TASK TO COMPLETE: Every line of the data must be set down exactly as shown.

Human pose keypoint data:
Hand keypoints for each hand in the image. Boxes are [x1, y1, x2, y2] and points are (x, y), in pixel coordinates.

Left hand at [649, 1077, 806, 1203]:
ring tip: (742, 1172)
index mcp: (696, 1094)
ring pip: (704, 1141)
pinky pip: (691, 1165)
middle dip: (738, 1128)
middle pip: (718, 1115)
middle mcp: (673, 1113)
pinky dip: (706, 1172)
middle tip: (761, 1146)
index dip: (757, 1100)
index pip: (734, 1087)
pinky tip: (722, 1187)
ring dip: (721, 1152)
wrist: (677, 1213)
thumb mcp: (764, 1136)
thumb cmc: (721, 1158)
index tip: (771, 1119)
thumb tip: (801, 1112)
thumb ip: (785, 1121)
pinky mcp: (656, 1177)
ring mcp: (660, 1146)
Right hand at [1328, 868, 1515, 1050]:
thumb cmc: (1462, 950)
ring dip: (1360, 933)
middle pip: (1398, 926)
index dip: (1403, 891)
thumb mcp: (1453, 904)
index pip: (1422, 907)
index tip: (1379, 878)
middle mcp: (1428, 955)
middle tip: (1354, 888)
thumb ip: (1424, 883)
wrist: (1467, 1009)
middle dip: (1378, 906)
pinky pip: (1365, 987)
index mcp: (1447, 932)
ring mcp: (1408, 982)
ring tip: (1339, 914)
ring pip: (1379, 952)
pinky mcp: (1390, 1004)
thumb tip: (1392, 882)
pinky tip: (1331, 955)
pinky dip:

REPLY:
Hand keypoints for each hand in the image. Boxes are [x1, y1, x2, y2] and points are (x, y), in pixel coordinates.

Left hand at [649, 1077, 806, 1203]:
ring tip: (742, 1172)
index mcp: (696, 1094)
ring pip: (704, 1141)
pinky pip: (691, 1165)
middle dip: (738, 1128)
middle pip: (718, 1115)
middle mcp: (673, 1113)
pinky dip: (706, 1172)
middle tip: (761, 1146)
index dip: (757, 1100)
index pip: (734, 1087)
pinky tip: (722, 1187)
ring dip: (721, 1152)
wrist: (677, 1213)
thumb mcp: (764, 1136)
thumb cmc: (721, 1158)
index tip: (771, 1119)
thumb tip: (801, 1112)
thumb ip: (785, 1121)
pinky mcp: (656, 1177)
ring mcp: (660, 1146)
Right hand at [1328, 868, 1515, 1050]:
thumb cmc: (1462, 950)
ring dip: (1360, 933)
middle pip: (1398, 926)
index dip: (1403, 891)
thumb mcp: (1453, 904)
index pip: (1422, 907)
index tip: (1379, 878)
middle mcp: (1428, 955)
middle tip: (1354, 888)
thumb ip: (1424, 883)
wrist: (1467, 1009)
middle dip: (1378, 906)
pinky pip: (1365, 987)
index mcp: (1447, 932)
ring mcp: (1408, 982)
ring tip: (1339, 914)
ring pip: (1379, 952)
pinky mcp: (1390, 1004)
thumb tip: (1392, 882)
pinky tip: (1331, 955)
pinky dip:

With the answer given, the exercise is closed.